→ **Instruction 1**:
List every court case named in the passage on societies below, giving each in the "X Vs. Y" form it has there.

☆ ☆ ☆

8. When Minority can File Suits Without Sanction of Majority

Exceptions to the rule in Foss Vs. Harbottle

See Chapter: How to Sue Societies & Clubs

9. Liability of So: No Personal Liability on Members & Gov. Body

See Chapter: Court’s Jurisdiction to Interfere in the Internal Affairs.

10. Co-op: Society has Corporate Personality; Liability It’s Own

Merely because of a person having been its president for some time will not be liable for payment of the dues of a Co-operative Society; because, a Co-operative Society registered under the Co-operative Societies Act is a legal entity invested with a corporate personality which makes it distinct and different from the various members constituting it. The liability of the society is its own and not that of its members or office bearers, and has to be met by the society itself.[19] It is held in State of Punjab Vs. Amolak Ram Kapoor[20] as under:

  • “Since the Board was a society registered under the Societies Registration Act and as per rules and regulations it could acquire and sell property, the recovery of arrears of sales tax imposed on the Board could only be recovered from the property of the Board and not from the members of the Board.”

Ninety Seventh Amendment of our Constitution provided constitutional status to the Co-operative Societies and it has brought out radical changes in the concept of Co-operative Societies. Democratic functioning and autonomy have now become the core constitutional values of a Co-operative Society.

11. Elected Representatives of a Church can Protect Property

In Latin Archdiocese of Trivandrum Vs. Seline Fernandez[21] the question came whether the plaintiffs were competent to represent the parish and claim rights against the third party defendants. The third parties (though were also parishioners of the very same Church), by the nature of the claim set up by them, as against the Church, with reference to the property, stood as rival claimants with the Church.

The court found that the suit having been initiated and prosecuted with the ultimate aim of protecting the Church property (as per the Canon Law Church property vests in the hands of the Bishop or the Vicar and clearly mandates a consent from either of these two personalities for initiating a litigation) the sanction of the ordinary was not necessary; and that the plaintiffs who were the elected representatives, entrusted with the administration of the Church, were competent to initiate civil proceedings before the Civil Court. And that under the Canon law, the temporal goods belong to the parish (which, by law, was a public juridic person) and every administrator was bound to protect the property of the Church with the diligence of a good house holder; and also that the plaintiffs, individually, being the parishioners of the Church, were competent to represent the ‘juridic person’.

☆ ☆ ☆

→ **Instruction 2**:
From the listing below, copy the lines from the line with "genus: Carex" to the line with "locality: Roaches Run", without changing any of them.

☆ ☆ ☆

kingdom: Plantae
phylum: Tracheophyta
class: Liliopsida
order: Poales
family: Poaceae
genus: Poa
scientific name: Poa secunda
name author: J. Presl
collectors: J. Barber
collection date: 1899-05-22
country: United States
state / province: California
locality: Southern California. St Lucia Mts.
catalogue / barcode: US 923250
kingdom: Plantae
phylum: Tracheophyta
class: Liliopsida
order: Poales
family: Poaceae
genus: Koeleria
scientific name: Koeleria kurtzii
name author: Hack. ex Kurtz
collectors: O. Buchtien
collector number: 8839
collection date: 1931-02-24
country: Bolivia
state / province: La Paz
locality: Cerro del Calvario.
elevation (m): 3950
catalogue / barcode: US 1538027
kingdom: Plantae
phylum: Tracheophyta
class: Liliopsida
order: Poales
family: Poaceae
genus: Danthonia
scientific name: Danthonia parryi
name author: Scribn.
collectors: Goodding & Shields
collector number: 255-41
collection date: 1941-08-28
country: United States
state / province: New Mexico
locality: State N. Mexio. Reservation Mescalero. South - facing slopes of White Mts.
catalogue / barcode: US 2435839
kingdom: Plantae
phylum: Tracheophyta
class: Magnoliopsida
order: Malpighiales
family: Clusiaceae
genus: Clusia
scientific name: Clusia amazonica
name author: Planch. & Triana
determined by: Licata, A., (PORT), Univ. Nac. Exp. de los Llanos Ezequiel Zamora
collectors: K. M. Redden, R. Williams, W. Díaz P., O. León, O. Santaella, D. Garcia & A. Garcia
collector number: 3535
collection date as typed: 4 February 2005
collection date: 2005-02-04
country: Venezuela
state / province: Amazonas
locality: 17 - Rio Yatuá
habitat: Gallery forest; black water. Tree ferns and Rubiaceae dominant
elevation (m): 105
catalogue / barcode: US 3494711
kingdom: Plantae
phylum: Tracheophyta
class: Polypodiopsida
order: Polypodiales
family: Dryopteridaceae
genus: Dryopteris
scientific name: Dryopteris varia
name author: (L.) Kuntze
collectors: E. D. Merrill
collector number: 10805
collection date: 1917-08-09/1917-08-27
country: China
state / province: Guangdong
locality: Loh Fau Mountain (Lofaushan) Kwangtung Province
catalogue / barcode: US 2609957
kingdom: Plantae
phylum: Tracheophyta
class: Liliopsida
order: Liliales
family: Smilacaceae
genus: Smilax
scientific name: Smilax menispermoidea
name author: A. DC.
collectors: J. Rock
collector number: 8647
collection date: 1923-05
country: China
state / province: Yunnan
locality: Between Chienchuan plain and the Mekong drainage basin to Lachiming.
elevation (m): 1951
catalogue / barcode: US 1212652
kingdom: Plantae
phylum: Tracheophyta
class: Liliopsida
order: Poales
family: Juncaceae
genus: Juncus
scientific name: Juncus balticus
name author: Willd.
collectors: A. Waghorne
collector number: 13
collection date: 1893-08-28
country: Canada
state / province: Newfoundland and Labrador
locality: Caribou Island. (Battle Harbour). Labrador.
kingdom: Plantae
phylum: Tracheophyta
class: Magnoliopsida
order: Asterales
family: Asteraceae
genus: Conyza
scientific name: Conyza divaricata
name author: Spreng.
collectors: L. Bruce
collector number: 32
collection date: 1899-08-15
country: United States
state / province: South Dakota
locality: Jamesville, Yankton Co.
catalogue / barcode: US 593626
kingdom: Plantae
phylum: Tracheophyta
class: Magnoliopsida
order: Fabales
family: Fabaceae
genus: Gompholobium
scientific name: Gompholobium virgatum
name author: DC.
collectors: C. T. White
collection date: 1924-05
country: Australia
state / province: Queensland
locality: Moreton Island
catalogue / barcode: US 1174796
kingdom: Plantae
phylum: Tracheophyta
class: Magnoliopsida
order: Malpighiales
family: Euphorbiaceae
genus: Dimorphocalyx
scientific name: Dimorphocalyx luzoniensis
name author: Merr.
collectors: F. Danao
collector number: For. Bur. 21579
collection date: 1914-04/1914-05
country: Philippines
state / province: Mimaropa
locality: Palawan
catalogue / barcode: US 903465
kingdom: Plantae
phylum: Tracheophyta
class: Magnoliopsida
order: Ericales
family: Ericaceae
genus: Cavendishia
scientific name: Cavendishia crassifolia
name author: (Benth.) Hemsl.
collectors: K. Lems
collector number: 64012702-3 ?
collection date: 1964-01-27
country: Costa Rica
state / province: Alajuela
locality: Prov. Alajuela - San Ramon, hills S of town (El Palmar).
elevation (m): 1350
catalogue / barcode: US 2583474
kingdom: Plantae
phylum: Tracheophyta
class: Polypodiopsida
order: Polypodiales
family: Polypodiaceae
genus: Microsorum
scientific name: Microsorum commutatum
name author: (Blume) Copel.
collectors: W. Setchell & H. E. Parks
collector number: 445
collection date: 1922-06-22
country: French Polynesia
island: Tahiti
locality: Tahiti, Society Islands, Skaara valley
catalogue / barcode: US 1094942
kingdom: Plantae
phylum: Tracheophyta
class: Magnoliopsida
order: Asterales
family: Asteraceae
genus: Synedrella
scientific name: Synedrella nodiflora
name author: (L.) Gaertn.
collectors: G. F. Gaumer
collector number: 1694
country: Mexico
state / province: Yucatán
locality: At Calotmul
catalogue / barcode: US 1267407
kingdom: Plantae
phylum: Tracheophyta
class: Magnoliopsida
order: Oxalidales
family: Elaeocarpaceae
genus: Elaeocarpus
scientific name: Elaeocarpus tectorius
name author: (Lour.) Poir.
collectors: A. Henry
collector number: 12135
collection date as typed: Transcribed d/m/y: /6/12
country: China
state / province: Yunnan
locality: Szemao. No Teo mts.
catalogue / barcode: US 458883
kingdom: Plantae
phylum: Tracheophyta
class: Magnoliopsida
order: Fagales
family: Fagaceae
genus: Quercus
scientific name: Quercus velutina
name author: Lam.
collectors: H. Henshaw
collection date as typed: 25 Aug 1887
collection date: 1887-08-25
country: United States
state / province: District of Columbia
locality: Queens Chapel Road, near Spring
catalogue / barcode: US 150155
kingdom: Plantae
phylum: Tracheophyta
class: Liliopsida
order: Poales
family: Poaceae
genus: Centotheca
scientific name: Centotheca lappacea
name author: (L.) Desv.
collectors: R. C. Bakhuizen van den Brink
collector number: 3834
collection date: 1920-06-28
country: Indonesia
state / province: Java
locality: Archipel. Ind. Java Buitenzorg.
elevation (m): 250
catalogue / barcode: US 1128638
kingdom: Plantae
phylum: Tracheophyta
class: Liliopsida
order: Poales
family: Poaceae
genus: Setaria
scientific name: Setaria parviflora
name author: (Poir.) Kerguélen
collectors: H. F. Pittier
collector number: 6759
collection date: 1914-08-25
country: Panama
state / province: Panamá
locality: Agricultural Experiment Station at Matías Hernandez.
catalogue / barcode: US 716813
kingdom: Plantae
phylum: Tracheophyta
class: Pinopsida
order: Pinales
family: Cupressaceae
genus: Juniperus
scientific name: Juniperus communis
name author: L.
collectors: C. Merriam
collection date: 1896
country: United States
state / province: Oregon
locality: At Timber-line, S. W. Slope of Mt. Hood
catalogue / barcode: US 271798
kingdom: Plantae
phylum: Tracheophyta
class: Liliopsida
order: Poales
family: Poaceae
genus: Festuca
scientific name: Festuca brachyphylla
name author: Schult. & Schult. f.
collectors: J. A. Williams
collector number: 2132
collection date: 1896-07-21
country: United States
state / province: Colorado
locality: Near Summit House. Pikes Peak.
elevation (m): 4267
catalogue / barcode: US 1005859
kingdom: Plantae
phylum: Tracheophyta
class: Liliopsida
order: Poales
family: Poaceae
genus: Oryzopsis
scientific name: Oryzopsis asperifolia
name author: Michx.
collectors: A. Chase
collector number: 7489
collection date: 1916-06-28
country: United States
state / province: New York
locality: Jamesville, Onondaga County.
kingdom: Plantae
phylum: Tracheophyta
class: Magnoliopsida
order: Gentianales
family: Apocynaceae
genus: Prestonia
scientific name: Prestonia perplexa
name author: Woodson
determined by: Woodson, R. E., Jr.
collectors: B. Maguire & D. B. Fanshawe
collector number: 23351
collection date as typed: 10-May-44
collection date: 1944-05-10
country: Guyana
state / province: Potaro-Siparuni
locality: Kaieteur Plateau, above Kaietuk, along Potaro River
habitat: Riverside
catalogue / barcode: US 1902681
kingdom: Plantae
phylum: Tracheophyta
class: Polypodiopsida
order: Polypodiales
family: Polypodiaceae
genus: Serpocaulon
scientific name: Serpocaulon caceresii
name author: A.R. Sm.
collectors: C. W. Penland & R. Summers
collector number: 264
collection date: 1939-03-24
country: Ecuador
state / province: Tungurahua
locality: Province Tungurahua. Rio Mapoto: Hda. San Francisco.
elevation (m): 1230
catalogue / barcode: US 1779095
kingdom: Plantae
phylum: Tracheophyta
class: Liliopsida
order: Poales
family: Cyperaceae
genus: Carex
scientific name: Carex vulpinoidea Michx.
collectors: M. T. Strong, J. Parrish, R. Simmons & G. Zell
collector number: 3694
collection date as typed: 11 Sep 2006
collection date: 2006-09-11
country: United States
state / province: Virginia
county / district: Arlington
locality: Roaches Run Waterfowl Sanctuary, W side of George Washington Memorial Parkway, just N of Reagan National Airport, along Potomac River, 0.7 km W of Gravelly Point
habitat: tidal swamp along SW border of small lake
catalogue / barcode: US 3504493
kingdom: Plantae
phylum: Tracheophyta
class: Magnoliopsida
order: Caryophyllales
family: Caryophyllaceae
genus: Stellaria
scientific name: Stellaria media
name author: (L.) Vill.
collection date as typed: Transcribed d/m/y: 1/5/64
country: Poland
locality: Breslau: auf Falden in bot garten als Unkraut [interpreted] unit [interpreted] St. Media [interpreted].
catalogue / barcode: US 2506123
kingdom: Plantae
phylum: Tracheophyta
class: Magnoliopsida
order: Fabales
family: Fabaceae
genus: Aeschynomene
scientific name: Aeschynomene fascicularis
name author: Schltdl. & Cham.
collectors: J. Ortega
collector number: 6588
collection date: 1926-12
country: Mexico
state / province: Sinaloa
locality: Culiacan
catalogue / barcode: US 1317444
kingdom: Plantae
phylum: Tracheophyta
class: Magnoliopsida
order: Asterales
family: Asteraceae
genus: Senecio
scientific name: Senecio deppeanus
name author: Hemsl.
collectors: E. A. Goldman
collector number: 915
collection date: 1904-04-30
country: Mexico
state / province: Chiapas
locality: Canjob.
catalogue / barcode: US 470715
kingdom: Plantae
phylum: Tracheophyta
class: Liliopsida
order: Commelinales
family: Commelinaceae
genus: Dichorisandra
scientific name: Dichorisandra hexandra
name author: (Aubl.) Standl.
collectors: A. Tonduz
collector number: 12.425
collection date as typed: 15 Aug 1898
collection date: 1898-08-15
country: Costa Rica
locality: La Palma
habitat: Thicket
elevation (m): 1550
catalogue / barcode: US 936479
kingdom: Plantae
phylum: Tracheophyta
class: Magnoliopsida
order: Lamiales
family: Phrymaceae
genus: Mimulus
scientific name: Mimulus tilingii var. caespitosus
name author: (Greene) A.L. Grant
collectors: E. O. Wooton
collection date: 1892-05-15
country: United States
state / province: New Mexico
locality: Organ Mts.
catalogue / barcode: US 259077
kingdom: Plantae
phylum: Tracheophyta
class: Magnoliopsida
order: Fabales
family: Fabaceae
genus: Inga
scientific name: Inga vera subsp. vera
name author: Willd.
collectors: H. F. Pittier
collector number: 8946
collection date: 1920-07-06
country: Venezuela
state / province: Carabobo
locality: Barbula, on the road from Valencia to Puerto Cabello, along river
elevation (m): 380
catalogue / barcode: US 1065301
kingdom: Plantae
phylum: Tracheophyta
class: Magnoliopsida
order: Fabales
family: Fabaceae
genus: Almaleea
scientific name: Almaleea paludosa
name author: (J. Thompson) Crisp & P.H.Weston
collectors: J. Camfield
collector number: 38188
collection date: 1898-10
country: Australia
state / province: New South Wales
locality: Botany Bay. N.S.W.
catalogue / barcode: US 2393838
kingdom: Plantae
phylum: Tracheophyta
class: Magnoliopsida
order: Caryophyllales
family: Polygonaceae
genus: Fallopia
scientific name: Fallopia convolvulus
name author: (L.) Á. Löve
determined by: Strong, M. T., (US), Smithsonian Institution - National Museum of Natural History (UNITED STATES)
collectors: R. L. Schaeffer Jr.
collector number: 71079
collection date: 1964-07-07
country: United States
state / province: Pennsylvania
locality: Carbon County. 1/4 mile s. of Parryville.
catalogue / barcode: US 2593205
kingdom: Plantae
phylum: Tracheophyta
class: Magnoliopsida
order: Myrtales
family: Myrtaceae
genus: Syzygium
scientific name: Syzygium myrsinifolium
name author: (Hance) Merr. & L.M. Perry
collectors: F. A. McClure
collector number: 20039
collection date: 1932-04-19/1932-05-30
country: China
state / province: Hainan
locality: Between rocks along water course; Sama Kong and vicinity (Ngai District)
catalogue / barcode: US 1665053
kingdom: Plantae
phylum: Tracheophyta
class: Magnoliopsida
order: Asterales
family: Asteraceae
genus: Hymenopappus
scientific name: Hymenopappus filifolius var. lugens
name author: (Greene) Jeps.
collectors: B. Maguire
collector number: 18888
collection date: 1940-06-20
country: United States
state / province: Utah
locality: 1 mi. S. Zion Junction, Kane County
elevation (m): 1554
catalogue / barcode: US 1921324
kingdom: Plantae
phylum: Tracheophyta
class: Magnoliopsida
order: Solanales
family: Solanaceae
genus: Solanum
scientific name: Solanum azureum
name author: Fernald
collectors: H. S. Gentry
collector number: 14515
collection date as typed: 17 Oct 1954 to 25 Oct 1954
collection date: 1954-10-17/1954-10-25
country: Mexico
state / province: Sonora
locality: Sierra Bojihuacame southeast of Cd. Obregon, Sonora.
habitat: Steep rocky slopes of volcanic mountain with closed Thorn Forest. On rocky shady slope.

☆ ☆ ☆

→ **Exercise output 1**:
Foss Vs. Harbottle
State of Punjab Vs. Amolak Ram Kapoor
Latin Archdiocese of Trivandrum Vs. Seline Fernandez

→ **Exercise output 2**:
genus: Carex
scientific name: Carex vulpinoidea Michx.
collectors: M. T. Strong, J. Parrish, R. Simmons & G. Zell
collector number: 3694
collection date as typed: 11 Sep 2006
collection date: 2006-09-11
country: United States
state / province: Virginia
county / district: Arlington
locality: Roaches Run Waterfowl Sanctuary, W side of George Washington Memorial Parkway, just N of Reagan National Airport, along Potomac River, 0.7 km W of Gravelly Point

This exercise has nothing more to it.